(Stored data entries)
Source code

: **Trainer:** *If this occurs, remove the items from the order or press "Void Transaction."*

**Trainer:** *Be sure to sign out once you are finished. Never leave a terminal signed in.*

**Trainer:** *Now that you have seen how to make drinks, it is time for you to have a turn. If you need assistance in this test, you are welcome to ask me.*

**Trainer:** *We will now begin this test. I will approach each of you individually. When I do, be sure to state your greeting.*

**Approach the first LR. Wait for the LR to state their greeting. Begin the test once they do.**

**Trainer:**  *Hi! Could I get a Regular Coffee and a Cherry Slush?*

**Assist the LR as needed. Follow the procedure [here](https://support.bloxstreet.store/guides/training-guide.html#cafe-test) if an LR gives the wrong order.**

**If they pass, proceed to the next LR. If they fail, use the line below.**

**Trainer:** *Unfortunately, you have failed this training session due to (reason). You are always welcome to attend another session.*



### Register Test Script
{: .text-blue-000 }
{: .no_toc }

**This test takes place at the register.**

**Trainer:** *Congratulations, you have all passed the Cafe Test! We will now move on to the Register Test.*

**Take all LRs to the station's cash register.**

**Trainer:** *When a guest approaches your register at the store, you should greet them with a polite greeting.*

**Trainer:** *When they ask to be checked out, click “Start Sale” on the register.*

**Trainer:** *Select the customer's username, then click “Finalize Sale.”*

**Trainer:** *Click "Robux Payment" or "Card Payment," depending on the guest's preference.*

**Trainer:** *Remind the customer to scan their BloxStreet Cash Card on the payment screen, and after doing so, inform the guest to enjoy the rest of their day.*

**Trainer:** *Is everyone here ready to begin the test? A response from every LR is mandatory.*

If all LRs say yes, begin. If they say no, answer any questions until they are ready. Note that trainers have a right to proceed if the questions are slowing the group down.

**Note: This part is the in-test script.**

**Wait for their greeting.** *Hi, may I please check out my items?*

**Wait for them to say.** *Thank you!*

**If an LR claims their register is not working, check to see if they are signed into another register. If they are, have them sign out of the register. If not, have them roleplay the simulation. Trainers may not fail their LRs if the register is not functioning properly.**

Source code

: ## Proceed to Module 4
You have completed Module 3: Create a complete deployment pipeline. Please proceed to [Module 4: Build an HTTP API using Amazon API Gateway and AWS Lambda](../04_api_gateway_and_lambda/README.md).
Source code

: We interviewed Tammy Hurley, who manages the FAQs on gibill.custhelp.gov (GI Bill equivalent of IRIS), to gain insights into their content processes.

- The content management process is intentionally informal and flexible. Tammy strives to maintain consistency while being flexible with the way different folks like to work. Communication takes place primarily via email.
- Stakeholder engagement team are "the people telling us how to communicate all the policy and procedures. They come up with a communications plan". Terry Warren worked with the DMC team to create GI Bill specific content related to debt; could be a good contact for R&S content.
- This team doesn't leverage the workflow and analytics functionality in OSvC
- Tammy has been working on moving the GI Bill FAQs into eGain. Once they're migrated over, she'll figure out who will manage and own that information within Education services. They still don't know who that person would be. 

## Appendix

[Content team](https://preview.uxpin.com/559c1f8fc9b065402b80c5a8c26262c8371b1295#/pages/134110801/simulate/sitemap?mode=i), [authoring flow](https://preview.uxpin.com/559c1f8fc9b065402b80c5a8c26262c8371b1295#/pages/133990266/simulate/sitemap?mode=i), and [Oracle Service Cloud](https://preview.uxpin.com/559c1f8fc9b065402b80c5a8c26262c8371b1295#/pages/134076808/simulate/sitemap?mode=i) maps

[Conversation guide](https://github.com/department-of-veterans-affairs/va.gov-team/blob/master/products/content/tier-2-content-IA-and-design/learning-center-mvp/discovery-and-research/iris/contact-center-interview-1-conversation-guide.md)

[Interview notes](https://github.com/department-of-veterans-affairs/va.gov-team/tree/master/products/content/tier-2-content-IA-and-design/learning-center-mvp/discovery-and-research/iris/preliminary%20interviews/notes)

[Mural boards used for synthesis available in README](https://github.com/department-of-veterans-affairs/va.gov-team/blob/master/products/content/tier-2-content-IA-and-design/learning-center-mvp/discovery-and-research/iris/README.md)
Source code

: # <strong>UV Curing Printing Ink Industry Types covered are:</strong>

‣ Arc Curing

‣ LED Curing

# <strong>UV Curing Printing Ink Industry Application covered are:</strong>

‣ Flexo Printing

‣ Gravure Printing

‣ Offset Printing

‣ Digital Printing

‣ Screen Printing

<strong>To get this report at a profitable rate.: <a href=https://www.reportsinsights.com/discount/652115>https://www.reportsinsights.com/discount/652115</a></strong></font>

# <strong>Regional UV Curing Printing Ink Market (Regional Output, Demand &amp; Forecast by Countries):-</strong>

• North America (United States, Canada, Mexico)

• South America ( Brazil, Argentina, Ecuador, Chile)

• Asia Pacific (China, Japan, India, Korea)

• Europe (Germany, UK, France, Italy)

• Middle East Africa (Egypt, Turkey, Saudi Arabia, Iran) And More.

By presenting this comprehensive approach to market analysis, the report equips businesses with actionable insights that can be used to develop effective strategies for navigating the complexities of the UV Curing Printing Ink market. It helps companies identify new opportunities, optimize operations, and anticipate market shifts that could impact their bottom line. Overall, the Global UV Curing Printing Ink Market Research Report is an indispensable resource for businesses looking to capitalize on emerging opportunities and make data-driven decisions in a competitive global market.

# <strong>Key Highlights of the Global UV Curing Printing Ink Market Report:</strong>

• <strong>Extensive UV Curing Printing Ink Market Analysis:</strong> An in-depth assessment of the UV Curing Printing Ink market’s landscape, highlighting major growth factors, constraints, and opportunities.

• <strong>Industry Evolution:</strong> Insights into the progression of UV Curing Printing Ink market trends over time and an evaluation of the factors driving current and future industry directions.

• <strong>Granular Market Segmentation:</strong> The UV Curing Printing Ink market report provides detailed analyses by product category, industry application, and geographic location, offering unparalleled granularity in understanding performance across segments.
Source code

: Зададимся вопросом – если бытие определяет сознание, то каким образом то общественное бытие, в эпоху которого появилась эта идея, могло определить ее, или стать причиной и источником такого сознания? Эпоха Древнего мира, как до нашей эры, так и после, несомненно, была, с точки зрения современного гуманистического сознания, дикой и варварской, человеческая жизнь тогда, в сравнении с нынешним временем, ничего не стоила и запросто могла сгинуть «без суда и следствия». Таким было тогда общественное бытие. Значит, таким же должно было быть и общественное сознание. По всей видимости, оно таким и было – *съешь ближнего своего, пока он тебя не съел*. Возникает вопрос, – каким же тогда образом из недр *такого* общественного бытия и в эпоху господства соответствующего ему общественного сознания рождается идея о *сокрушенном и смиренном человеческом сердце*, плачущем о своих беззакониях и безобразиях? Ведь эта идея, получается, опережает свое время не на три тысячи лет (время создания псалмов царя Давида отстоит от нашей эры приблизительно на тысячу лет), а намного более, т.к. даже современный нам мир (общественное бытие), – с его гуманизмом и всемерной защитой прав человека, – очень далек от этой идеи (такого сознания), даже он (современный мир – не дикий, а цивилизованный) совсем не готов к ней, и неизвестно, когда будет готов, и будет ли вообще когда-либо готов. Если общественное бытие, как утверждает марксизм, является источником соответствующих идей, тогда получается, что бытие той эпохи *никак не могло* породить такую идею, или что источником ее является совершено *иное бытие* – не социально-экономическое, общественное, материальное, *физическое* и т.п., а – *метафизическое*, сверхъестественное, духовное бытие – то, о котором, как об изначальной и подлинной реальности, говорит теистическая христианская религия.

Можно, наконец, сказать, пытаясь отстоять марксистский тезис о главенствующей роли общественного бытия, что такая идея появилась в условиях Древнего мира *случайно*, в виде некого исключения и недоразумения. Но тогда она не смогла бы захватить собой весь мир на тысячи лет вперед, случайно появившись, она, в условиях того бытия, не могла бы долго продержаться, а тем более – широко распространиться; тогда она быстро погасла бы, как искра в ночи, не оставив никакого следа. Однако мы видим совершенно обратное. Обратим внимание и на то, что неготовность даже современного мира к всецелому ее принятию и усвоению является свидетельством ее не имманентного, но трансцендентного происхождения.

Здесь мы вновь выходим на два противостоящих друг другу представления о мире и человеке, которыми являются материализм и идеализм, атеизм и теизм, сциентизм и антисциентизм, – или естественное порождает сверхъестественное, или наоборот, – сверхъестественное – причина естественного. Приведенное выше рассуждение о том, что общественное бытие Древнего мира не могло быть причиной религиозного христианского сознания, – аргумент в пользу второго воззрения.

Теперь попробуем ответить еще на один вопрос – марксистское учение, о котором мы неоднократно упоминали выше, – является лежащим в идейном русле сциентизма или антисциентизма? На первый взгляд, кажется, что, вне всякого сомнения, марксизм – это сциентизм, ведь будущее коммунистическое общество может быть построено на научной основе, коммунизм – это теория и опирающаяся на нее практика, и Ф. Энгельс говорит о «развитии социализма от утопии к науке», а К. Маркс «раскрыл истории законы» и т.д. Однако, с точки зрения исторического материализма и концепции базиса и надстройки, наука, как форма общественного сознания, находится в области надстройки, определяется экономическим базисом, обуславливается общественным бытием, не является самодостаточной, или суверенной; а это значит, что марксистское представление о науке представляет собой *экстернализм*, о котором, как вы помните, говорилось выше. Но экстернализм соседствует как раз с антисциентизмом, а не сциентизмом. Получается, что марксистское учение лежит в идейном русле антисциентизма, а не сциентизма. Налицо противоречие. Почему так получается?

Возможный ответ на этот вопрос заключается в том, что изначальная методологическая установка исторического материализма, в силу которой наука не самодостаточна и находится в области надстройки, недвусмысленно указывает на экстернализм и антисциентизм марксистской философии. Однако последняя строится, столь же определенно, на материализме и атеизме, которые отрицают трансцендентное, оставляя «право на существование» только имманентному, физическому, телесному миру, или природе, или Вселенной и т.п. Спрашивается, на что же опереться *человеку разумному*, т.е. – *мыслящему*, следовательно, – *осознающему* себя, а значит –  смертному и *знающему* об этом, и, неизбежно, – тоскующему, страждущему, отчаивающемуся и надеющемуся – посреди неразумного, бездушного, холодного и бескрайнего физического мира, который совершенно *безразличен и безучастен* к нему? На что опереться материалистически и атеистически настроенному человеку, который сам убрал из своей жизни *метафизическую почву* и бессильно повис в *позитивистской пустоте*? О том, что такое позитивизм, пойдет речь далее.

## Exercise
Scan the data above. Return every line with "FAQs" in it.

## Exercise output
: We interviewed Tammy Hurley, who manages the FAQs on gibill.custhelp.gov (GI Bill equivalent of IRIS), to gain insights into their content processes.
- Tammy has been working on moving the GI Bill FAQs into eGain. Once they're migrated over, she'll figure out who will manage and own that information within Education services. They still don't know who that person would be. 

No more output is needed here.